Challenges to the demand for Enedo products have been caused by dependence on certain main customers.  Strong dependency  on the telecom customers’ demand in the customized products  business model can cause delivery reductions if the demand is weak.  It is difficult for Enedo to rapidly adjust its operations to this fluctuation because products can not be sold to another customers.  Enedo aims to widen its customer base and decrease its dependence on certain customers according to the strategy by developing new accounts and by  increasing the share of standard products and industrial sector. Dependence on main customers is approx. 40 %.

RISKS ASSOCIATED TO PRODUCT DEVELOPMENT PROJECTS

If Enedo’s Product Development is delayed in its projects for new products or that products are unable to meet customer requirements in terms of a product’s performance or quality may have an impact on profitability of the company.

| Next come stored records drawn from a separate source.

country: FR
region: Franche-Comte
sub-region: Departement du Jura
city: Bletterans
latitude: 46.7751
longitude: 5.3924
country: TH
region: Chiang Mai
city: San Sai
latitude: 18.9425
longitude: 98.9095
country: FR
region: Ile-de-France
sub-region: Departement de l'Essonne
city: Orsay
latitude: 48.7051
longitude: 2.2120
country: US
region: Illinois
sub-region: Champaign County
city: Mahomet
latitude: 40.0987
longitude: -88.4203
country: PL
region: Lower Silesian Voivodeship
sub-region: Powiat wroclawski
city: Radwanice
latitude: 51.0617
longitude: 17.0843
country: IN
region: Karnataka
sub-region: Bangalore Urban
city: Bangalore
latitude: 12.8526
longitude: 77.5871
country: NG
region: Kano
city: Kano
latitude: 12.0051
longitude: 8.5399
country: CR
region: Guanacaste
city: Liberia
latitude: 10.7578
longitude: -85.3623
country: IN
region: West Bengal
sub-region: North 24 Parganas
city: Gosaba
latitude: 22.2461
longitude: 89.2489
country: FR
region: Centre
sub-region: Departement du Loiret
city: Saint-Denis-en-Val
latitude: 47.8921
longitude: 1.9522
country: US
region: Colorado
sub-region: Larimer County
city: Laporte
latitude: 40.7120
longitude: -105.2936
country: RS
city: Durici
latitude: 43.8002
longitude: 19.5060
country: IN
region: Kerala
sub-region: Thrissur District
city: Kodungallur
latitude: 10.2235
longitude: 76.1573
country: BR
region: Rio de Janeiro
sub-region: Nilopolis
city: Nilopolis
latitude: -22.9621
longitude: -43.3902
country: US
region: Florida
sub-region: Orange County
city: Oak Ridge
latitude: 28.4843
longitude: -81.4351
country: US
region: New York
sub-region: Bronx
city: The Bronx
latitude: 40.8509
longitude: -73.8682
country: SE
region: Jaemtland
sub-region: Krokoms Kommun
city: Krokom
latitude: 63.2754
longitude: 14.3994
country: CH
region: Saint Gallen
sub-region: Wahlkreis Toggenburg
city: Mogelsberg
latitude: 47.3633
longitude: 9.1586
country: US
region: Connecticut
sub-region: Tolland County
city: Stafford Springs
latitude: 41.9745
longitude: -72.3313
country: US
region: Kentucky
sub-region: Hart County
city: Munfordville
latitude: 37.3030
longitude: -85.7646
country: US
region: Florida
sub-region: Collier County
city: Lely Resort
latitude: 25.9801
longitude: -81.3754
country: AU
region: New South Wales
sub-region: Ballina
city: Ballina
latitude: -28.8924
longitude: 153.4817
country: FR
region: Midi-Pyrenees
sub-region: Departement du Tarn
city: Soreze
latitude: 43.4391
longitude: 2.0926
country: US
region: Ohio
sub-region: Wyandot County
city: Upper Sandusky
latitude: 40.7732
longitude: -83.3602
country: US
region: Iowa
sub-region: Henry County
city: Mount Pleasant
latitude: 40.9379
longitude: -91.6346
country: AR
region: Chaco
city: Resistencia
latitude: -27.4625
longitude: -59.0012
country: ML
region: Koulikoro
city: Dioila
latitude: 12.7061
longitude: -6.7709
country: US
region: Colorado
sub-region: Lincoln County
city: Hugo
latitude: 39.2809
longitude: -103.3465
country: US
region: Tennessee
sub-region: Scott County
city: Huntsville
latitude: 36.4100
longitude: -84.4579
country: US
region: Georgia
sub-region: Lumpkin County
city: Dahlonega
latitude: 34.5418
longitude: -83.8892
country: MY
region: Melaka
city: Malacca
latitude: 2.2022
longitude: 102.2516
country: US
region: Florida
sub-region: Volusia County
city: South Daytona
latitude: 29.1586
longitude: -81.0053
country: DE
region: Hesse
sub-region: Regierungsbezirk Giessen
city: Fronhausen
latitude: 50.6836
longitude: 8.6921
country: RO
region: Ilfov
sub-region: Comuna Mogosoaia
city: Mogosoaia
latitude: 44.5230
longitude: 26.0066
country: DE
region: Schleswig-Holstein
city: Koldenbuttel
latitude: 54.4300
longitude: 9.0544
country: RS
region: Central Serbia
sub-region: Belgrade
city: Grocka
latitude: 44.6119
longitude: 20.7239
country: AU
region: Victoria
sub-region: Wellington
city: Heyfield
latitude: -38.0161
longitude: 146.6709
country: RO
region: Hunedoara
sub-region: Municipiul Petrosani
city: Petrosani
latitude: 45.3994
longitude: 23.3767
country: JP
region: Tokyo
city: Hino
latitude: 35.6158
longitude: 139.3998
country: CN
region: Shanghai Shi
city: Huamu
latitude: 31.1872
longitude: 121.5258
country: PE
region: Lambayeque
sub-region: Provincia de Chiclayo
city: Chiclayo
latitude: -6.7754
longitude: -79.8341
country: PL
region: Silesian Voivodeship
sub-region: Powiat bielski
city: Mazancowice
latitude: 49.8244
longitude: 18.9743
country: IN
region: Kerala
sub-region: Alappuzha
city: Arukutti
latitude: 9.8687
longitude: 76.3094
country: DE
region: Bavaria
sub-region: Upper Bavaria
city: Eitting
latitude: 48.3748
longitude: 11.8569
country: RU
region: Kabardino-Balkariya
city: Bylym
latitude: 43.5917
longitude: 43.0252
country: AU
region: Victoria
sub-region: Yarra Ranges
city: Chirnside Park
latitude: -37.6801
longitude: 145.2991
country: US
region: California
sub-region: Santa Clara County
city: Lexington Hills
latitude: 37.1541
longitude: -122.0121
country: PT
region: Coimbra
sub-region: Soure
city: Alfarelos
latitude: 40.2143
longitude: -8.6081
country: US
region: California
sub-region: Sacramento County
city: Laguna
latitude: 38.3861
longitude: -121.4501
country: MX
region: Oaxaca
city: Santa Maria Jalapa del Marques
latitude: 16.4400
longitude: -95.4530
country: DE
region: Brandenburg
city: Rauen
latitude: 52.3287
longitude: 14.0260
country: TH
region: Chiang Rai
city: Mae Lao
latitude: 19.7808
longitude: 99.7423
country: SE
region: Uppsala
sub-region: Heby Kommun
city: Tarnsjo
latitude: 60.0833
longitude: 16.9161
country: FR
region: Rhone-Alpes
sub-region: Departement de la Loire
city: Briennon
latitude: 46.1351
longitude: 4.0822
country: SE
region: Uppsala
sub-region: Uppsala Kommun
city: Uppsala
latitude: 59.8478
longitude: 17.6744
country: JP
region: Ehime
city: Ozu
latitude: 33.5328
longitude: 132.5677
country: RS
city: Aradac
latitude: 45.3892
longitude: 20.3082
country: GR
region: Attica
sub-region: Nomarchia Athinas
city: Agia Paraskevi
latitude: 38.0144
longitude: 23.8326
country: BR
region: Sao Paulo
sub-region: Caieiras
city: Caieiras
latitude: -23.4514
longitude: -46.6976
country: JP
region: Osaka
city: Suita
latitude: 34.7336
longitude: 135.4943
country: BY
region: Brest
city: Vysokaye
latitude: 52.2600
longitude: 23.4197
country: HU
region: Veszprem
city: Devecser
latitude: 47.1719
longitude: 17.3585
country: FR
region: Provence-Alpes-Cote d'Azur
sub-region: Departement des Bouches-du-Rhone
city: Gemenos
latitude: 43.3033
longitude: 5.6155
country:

The aim of the risk management is to prevent risks by developing Product Development processes, customer intimacy and by improving the skills of personnel. The company is dependent on the success of its product development projects.

MATERIAL MANAGEMENT

Material and component costs are the largest items in the company’s cost structure and therefore efficient order and supply chain management is important for the profitability of the company’s business operations. Material risk consists of a delivery time and  technical features of the components. Delivery times of certain components are so long that the Company can loose the deal because the customer wants to have shorter delivery times. Components can also be technically defective and all components can not be tested before using them in manufacturing process.  Enedo manages risks associated to material costs and availability by using sophisticated information systems, supply chain management and through appropriate agreements with component suppliers and customers.